Activity:
The lines to print are the one containing "[118,505,208,519] ./program ->" and every line after it through the end of the entries below. Print them exactly and nothing else.

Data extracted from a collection
◇ ◇ ◇
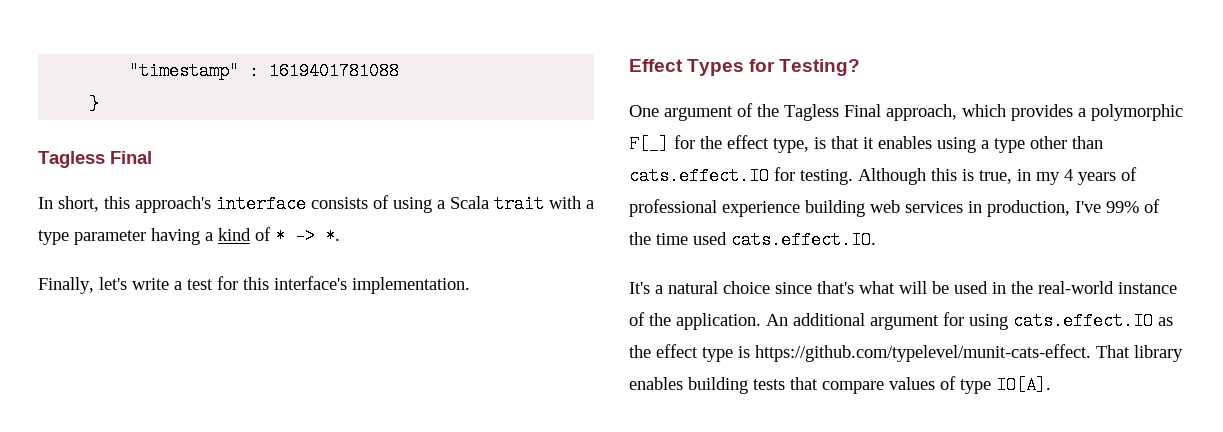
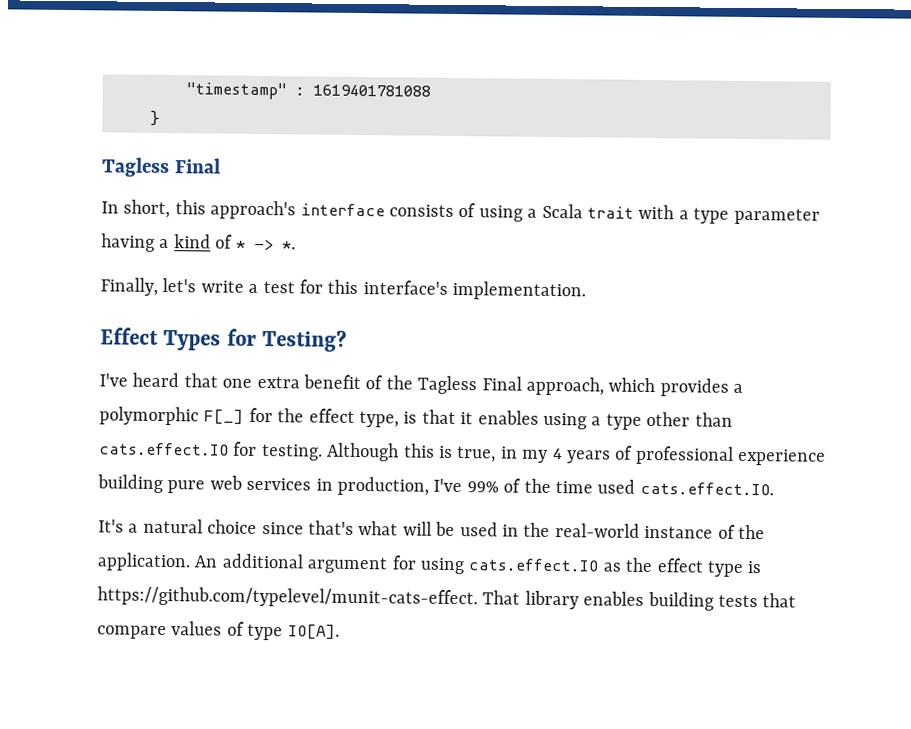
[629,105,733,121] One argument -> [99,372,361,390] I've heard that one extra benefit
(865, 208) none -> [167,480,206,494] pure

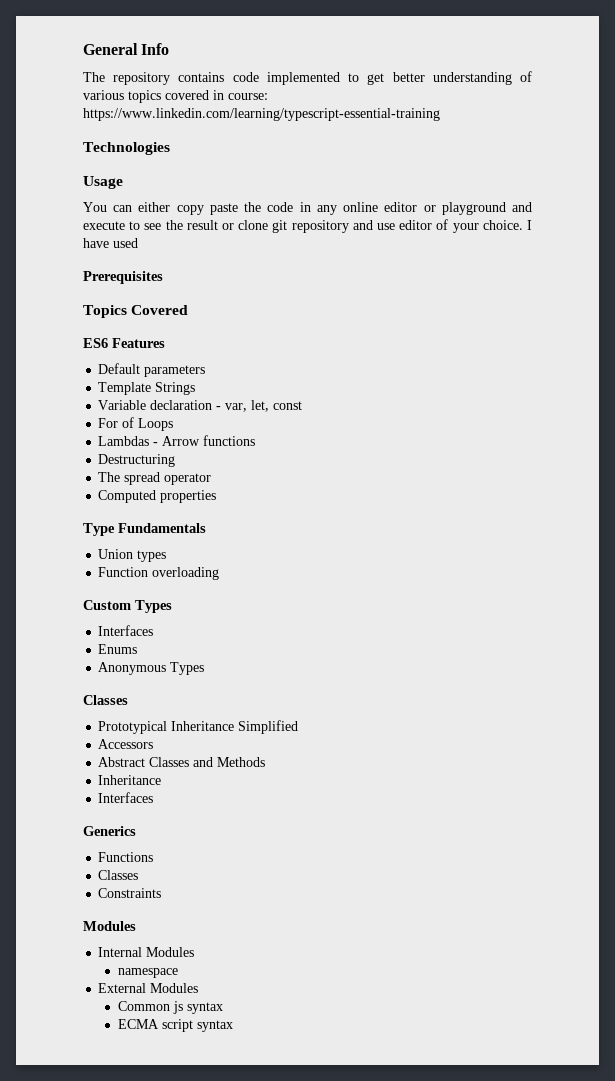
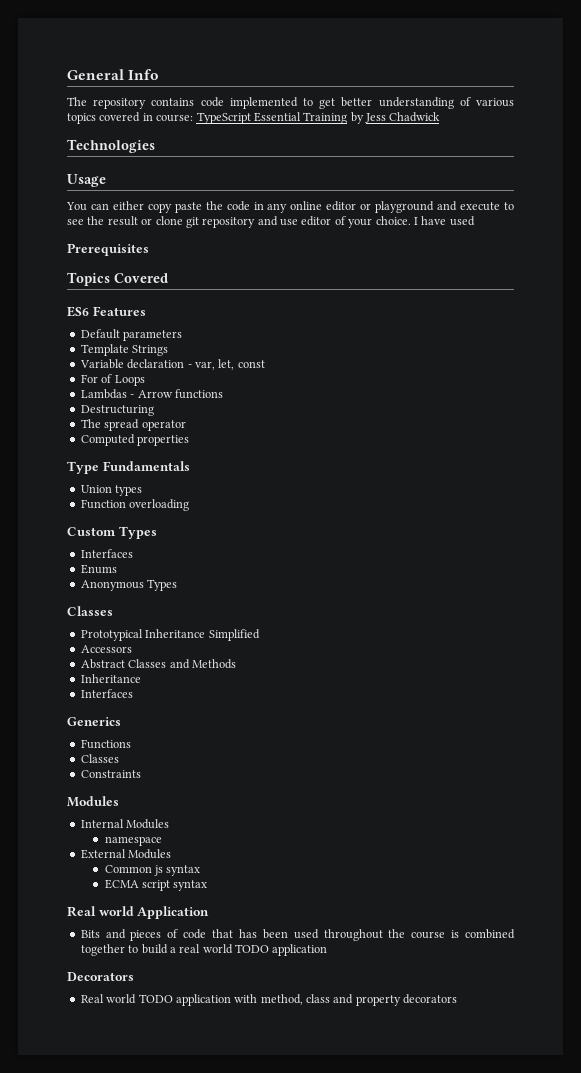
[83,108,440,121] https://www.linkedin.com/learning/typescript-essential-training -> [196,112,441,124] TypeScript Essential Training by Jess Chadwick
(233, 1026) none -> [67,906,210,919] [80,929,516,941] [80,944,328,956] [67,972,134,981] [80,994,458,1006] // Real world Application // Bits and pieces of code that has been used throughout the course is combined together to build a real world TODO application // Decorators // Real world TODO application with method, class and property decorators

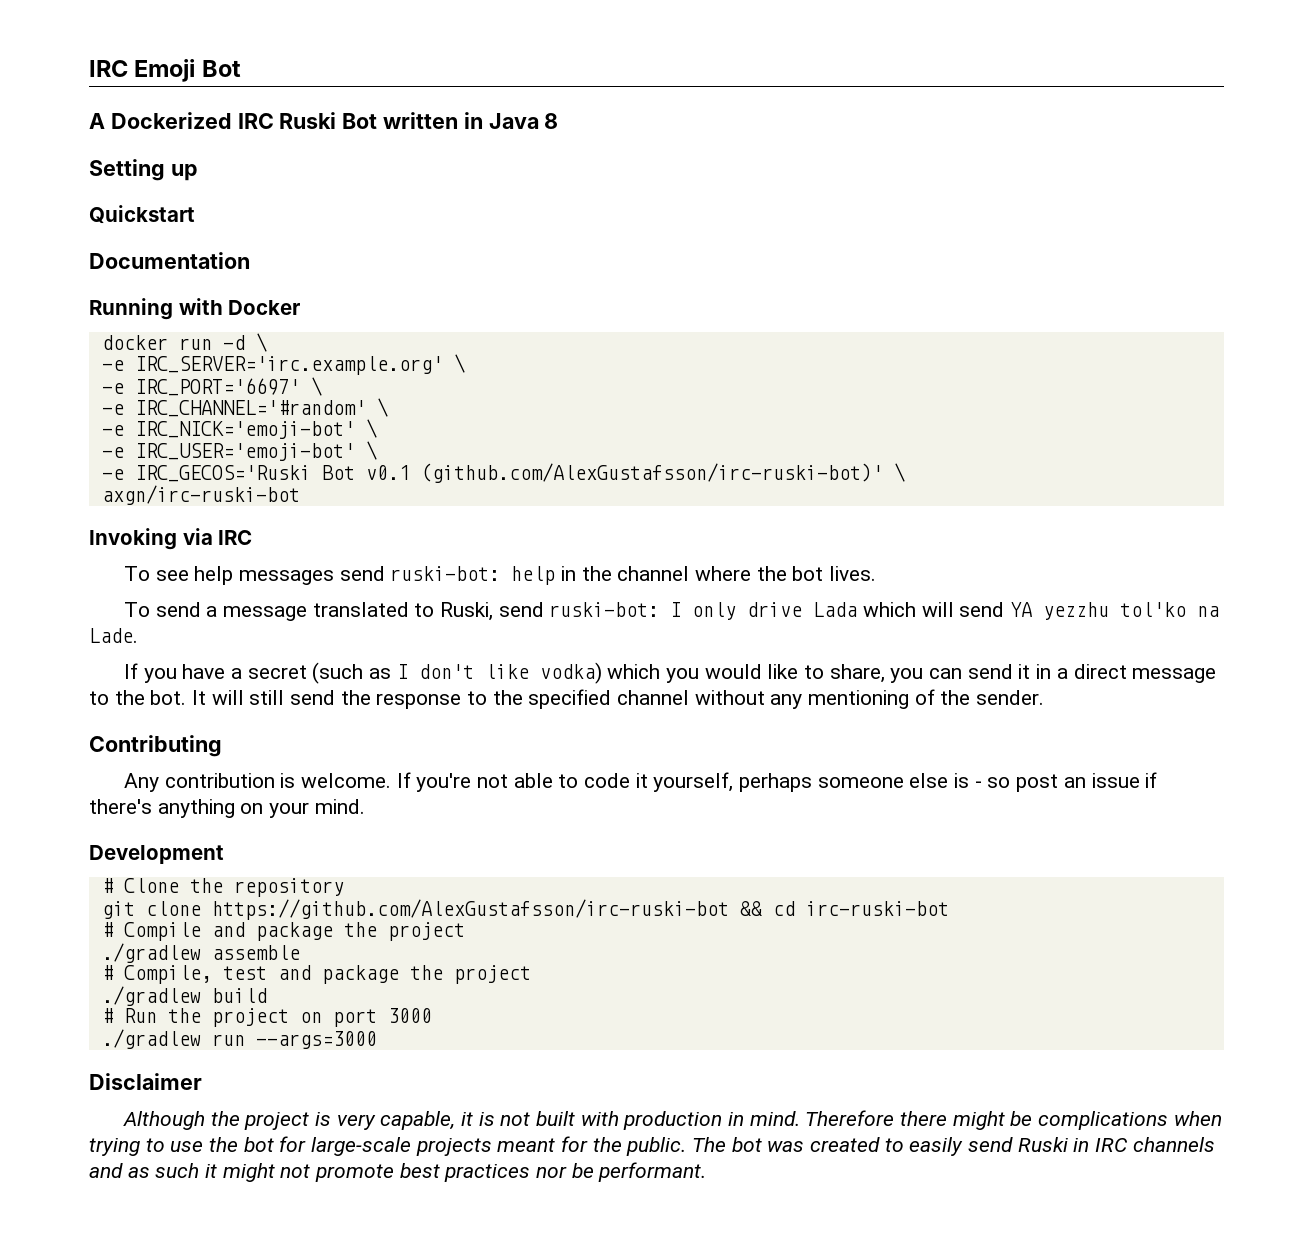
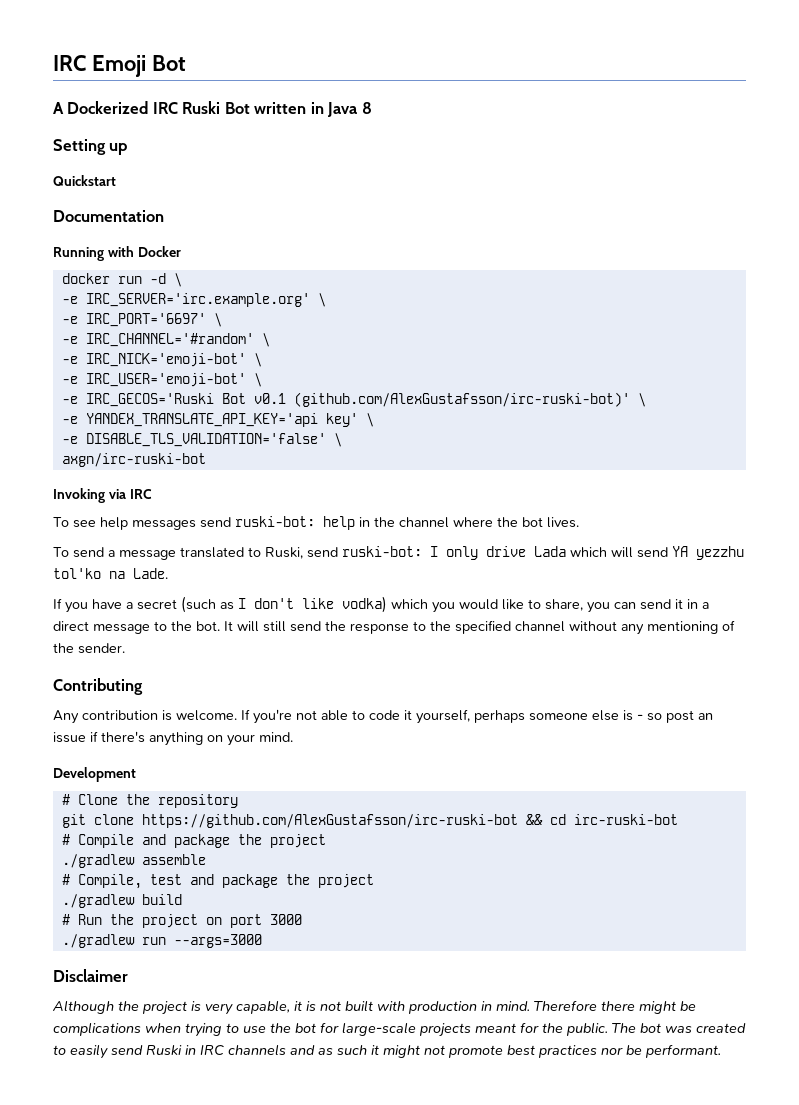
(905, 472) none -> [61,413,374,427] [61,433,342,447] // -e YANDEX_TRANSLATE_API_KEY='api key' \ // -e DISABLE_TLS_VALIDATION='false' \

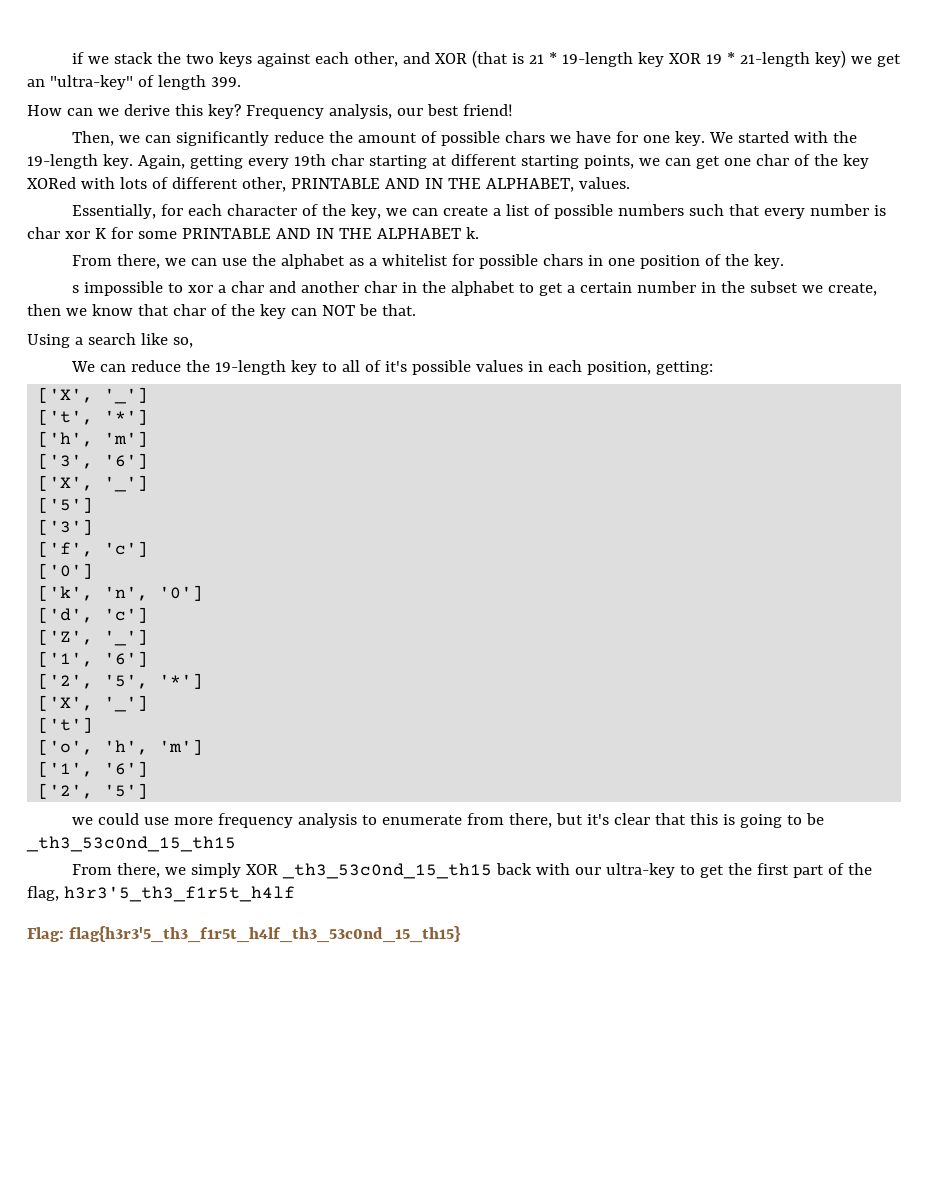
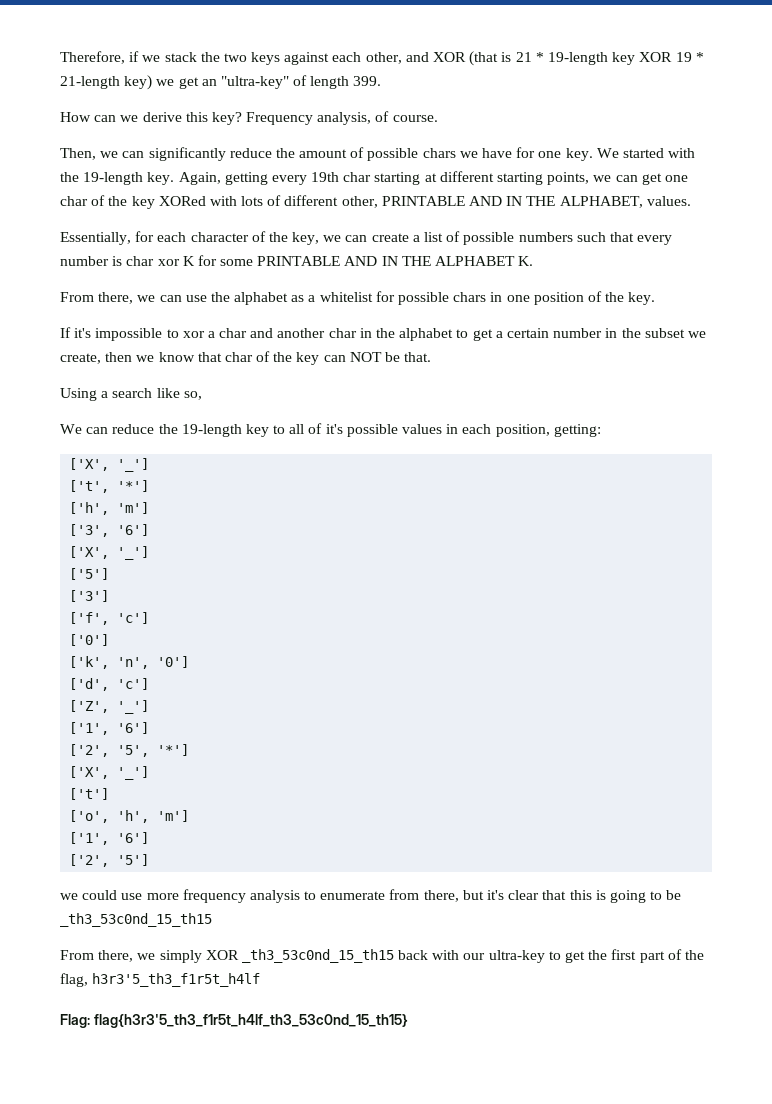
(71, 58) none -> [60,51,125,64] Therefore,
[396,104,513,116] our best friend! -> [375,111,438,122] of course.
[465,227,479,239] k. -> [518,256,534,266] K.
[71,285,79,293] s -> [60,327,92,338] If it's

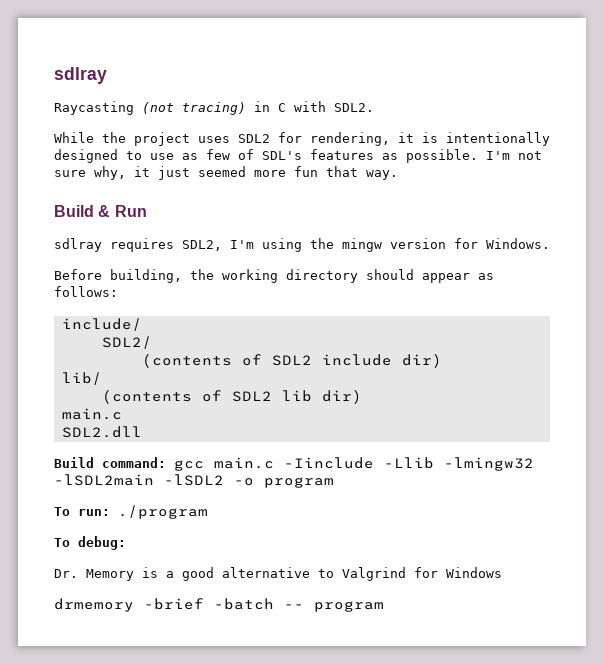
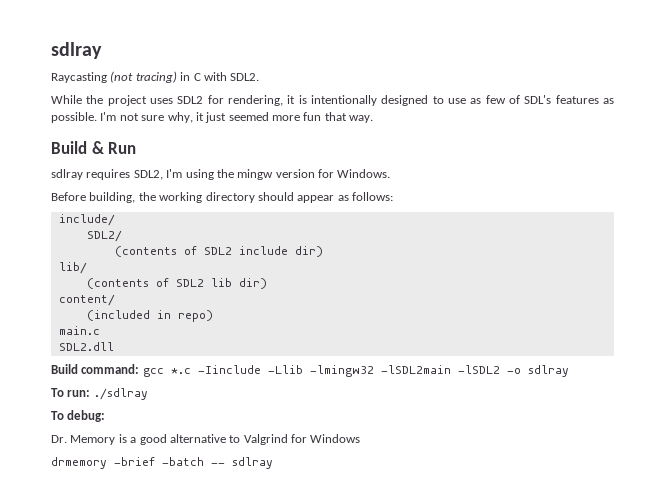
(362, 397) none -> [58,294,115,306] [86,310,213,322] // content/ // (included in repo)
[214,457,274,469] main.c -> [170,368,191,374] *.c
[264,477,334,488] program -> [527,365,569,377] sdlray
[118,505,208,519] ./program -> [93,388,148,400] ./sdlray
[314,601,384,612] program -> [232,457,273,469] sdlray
◇ ◇ ◇
Answer below:
[118,505,208,519] ./program -> [93,388,148,400] ./sdlray
[314,601,384,612] program -> [232,457,273,469] sdlray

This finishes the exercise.